Start of Data lines

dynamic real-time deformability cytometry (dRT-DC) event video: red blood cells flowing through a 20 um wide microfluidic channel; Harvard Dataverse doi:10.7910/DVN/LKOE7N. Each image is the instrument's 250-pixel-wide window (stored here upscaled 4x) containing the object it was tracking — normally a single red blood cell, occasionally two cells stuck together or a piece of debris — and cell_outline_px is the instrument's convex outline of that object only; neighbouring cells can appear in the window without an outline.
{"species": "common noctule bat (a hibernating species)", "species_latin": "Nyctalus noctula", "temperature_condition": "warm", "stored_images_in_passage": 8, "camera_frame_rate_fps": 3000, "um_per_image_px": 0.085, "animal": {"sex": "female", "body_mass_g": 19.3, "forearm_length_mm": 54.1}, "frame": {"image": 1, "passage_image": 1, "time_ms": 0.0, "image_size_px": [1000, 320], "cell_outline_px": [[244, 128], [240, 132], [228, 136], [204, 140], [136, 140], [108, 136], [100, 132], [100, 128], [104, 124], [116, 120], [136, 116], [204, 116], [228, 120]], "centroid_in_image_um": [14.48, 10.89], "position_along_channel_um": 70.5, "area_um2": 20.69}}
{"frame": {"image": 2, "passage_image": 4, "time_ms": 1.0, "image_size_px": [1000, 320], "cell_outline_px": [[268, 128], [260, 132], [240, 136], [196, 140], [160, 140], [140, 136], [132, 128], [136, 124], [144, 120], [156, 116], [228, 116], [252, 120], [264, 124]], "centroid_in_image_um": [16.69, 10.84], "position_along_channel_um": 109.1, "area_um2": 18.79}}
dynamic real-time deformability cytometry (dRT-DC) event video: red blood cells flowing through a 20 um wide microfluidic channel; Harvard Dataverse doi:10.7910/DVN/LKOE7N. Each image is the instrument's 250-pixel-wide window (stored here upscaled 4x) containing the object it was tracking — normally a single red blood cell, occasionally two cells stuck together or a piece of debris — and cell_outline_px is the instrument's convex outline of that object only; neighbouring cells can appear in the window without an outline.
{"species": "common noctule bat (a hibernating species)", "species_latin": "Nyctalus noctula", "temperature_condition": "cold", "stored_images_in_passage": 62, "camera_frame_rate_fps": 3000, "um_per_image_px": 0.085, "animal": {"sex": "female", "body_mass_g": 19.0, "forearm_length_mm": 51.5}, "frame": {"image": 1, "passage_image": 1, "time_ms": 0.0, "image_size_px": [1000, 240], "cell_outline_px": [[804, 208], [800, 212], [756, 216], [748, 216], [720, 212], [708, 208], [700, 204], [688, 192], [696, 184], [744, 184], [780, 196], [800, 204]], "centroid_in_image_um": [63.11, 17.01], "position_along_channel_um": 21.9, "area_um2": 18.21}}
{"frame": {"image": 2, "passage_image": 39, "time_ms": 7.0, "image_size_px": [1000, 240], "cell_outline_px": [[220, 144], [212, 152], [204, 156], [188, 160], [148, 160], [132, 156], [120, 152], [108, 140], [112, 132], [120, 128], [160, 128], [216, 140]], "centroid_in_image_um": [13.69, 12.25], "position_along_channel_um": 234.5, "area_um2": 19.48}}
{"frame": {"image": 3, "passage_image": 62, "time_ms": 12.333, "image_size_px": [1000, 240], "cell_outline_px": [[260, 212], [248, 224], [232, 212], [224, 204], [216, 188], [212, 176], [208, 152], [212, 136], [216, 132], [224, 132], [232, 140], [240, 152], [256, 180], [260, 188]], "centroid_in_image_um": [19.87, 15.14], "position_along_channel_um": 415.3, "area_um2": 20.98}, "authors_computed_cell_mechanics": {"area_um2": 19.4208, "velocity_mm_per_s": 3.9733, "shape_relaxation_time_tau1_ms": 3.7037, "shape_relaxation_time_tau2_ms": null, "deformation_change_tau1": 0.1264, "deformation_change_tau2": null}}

End of Data lines

● **Your instructions**
The data above must be returned in full, exactly as written.

● **Written answer**
dynamic real-time deformability cytometry (dRT-DC) event video: red blood cells flowing through a 20 um wide microfluidic channel; Harvard Dataverse doi:10.7910/DVN/LKOE7N. Each image is the instrument's 250-pixel-wide window (stored here upscaled 4x) containing the object it was tracking — normally a single red blood cell, occasionally two cells stuck together or a piece of debris — and cell_outline_px is the instrument's convex outline of that object only; neighbouring cells can appear in the window without an outline.
{"species": "common noctule bat (a hibernating species)", "species_latin": "Nyctalus noctula", "temperature_condition": "warm", "stored_images_in_passage": 8, "camera_frame_rate_fps": 3000, "um_per_image_px": 0.085, "animal": {"sex": "female", "body_mass_g": 19.3, "forearm_length_mm": 54.1}, "frame": {"image": 1, "passage_image": 1, "time_ms": 0.0, "image_size_px": [1000, 320], "cell_outline_px": [[244, 128], [240, 132], [228, 136], [204, 140], [136, 140], [108, 136], [100, 132], [100, 128], [104, 124], [116, 120], [136, 116], [204, 116], [228, 120]], "centroid_in_image_um": [14.48, 10.89], "position_along_channel_um": 70.5, "area_um2": 20.69}}
{"frame": {"image": 2, "passage_image": 4, "time_ms": 1.0, "image_size_px": [1000, 320], "cell_outline_px": [[268, 128], [260, 132], [240, 136], [196, 140], [160, 140], [140, 136], [132, 128], [136, 124], [144, 120], [156, 116], [228, 116], [252, 120], [264, 124]], "centroid_in_image_um": [16.69, 10.84], "position_along_channel_um": 109.1, "area_um2": 18.79}}
dynamic real-time deformability cytometry (dRT-DC) event video: red blood cells flowing through a 20 um wide microfluidic channel; Harvard Dataverse doi:10.7910/DVN/LKOE7N. Each image is the instrument's 250-pixel-wide window (stored here upscaled 4x) containing the object it was tracking — normally a single red blood cell, occasionally two cells stuck together or a piece of debris — and cell_outline_px is the instrument's convex outline of that object only; neighbouring cells can appear in the window without an outline.
{"species": "common noctule bat (a hibernating species)", "species_latin": "Nyctalus noctula", "temperature_condition": "cold", "stored_images_in_passage": 62, "camera_frame_rate_fps": 3000, "um_per_image_px": 0.085, "animal": {"sex": "female", "body_mass_g": 19.0, "forearm_length_mm": 51.5}, "frame": {"image": 1, "passage_image": 1, "time_ms": 0.0, "image_size_px": [1000, 240], "cell_outline_px": [[804, 208], [800, 212], [756, 216], [748, 216], [720, 212], [708, 208], [700, 204], [688, 192], [696, 184], [744, 184], [780, 196], [800, 204]], "centroid_in_image_um": [63.11, 17.01], "position_along_channel_um": 21.9, "area_um2": 18.21}}
{"frame": {"image": 2, "passage_image": 39, "time_ms": 7.0, "image_size_px": [1000, 240], "cell_outline_px": [[220, 144], [212, 152], [204, 156], [188, 160], [148, 160], [132, 156], [120, 152], [108, 140], [112, 132], [120, 128], [160, 128], [216, 140]], "centroid_in_image_um": [13.69, 12.25], "position_along_channel_um": 234.5, "area_um2": 19.48}}
{"frame": {"image": 3, "passage_image": 62, "time_ms": 12.333, "image_size_px": [1000, 240], "cell_outline_px": [[260, 212], [248, 224], [232, 212], [224, 204], [216, 188], [212, 176], [208, 152], [212, 136], [216, 132], [224, 132], [232, 140], [240, 152], [256, 180], [260, 188]], "centroid_in_image_um": [19.87, 15.14], "position_along_channel_um": 415.3, "area_um2": 20.98}, "authors_computed_cell_mechanics": {"area_um2": 19.4208, "velocity_mm_per_s": 3.9733, "shape_relaxation_time_tau1_ms": 3.7037, "shape_relaxation_time_tau2_ms": null, "deformation_change_tau1": 0.1264, "deformation_change_tau2": null}}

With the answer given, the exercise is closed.